Para la danza nació a los 4 años, cuando el pasillo de una iglesia se convirtió en escenario, ante la mirada de los feligreses que escuchaban misa. Su técnica creció bajo la dirección de Martha Graham, hasta que en 1953 creó su propia compañía.
Entre sus obras se recuerdan: ‘Suite for Five’ (1956 – 1958), Sounddance (1975), Fabrications (1987) y Views on Stage (2004). Obtuvo más de 60 reconocimientos a escala mundial.
Como paradoja inexorable, siendo la danza, fundamentalmente, movimiento, la artritis le confinó a una silla de ruedas.
A pesar de ello su mente creadora, su búsqueda no paró, ni siquiera, en los momentos postreros. Desde los noventa, desarrolló un programa de computadora, ‘Dance Forms’, donde gráficos 3D dieron fluidez a sus complejas variaciones.
Así como con la tecnología, siempre estuvo en relación con las artes visuales, con el pop-art, con Jasper Johns, con Robert Rauschenberg. Pero su mayor y mejor colaboración fue con el músico John Cage, cuyas composiciones musicalizaron las coreografías de Cunningham por más de 50 años. Ambos artistas usaron el azar en sus creaciones: cualquier procedimiento era válido, la casualidad modificaba sus hábitos, y permitía nuevas combinaciones.
Por los secretos del azar también llegó a la lectura de Einstein. La no existencia de puntos fijos en el espacio, propuesta por el científico, caló fuertemente en la concepción de sus coreografías: había que bailar, en todo el escenario.
“Donde quiera que uno esté parado, ese es el centro”. Revolucionario y experimentalista, Cunningham veía en cualquier movimiento el material para una danza. Bailar, aunque el movimiento no corresponda a la música, aunque el gesto no halle lugar dentro del decorado, aunque el vestuario poco tenga en común con la propuestas.

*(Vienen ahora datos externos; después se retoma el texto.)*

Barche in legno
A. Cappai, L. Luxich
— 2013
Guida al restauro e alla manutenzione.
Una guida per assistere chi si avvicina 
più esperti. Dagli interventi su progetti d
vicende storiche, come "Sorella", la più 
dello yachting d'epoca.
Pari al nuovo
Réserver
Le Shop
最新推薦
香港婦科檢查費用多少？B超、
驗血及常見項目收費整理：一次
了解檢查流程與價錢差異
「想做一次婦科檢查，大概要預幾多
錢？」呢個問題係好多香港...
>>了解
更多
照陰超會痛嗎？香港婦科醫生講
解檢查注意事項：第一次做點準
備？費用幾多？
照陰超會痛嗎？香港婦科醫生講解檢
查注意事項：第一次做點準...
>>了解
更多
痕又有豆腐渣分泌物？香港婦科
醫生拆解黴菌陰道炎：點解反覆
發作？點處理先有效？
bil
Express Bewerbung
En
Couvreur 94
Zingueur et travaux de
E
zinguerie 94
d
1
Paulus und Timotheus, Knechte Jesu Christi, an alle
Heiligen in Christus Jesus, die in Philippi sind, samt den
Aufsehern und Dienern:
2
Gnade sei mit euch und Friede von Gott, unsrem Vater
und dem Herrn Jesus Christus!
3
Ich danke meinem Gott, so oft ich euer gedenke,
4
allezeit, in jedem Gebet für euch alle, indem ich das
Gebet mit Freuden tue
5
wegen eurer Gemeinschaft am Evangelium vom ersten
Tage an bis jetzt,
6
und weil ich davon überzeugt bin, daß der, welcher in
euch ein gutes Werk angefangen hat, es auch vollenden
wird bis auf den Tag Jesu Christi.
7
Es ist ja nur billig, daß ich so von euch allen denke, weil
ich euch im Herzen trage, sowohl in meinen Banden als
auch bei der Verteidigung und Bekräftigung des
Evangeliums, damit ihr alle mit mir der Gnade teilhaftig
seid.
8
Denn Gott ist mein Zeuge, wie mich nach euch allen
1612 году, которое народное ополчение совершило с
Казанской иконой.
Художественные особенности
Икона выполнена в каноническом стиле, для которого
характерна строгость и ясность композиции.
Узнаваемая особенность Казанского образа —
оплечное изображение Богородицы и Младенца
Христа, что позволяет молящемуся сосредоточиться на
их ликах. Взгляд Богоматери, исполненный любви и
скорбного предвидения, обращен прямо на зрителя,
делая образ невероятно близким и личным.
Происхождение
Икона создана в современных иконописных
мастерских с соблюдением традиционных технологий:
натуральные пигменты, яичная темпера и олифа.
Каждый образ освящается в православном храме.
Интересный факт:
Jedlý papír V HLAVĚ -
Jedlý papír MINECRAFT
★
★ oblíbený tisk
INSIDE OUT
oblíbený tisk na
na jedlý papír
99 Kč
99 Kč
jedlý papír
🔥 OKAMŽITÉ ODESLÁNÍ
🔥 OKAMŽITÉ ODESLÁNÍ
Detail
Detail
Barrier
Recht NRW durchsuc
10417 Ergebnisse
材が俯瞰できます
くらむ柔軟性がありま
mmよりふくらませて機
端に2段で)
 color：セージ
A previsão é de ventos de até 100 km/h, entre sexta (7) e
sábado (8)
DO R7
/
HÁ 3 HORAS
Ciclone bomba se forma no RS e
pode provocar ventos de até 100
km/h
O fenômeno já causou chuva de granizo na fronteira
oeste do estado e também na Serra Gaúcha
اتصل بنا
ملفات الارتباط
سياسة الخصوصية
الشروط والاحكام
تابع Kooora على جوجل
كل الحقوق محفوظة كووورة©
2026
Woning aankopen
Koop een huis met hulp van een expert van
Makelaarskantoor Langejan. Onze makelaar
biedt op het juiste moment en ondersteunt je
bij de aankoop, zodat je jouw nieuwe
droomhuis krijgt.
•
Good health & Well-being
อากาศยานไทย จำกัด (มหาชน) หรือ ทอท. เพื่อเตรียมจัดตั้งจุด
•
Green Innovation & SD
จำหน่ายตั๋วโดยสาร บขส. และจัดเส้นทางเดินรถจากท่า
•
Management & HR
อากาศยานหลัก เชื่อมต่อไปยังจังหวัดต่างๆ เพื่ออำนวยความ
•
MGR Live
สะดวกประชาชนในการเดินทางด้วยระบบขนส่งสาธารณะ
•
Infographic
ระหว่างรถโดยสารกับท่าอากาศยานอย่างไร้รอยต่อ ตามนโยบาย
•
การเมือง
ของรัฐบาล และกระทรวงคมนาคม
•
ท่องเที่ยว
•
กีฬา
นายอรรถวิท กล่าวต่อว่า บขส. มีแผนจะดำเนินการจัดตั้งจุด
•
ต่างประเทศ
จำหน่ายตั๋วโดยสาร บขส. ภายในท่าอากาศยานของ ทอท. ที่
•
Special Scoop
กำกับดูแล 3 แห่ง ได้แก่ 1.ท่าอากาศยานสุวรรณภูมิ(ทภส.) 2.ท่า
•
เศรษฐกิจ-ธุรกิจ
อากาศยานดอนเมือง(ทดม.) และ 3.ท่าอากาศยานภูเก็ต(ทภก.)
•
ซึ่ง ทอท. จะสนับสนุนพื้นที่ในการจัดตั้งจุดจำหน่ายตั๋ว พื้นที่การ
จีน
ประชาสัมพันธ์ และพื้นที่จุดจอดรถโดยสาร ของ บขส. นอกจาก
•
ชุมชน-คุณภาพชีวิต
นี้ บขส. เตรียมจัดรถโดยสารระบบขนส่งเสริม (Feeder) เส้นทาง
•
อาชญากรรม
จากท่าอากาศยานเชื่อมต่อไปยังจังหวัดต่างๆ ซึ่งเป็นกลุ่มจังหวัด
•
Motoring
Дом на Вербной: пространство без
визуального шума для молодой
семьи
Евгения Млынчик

Cunningham defendía la independencia de cada elemento en la creación.
Pero su mayor legado, bien podría ser: “tienes que amar la danza, para atenerte a ella. Esta no te da nada a cambio, ningún manuscrito para preservar, ni pinturas para mostrar sobre paredes o colgar en un museo, ningún poema para ser impreso y vendido, nada, excepto ese momento fugaz en el que te sientes vivo. No es para almas inestables”.
Punto de vista
Wilson Pico / Maestro bailarín
‘Trataba de ser invisible’
En 1978, me llevé una grata impresión cuando lo conocí en Nueva York, en su estudio, donde yo tomaba clases con sus alumnos.
Lo que más recuerdo de este encuentro es la sencillez de Merce Cunningham: su oficina estaba en el fondo del pasillo central, él entraba con humildad, abría la puerta de manera muy delicada, tratando de ser invisible. Para mí fue algo hermoso, una persona de ese talento e importancia, tan sencillo y humilde.
Él fue uno de los primeros que abrió la danza hacia la experimentación, uno de los pocos coreógrafos que tuvo cabida e influenció en París. Cunningham abrió las puertas para la ruptura de la enorme tradición clásica.
Tempranamente sufrió de artritis, su cuerpo estaba lastimado y caminaba con dificultad. Pero, más allá del cuerpo lastimado, su rostro jamás perdió esa expresión de fauno. Lo volví a ver en Londres, en 2004. Dirigía su trabajo a través de un computador.
Dentro de la frialdad, con la que fue catalogada su danza, existía la pasión, reflejada en la limpieza del movimiento, en el cuerpo, en la técnica.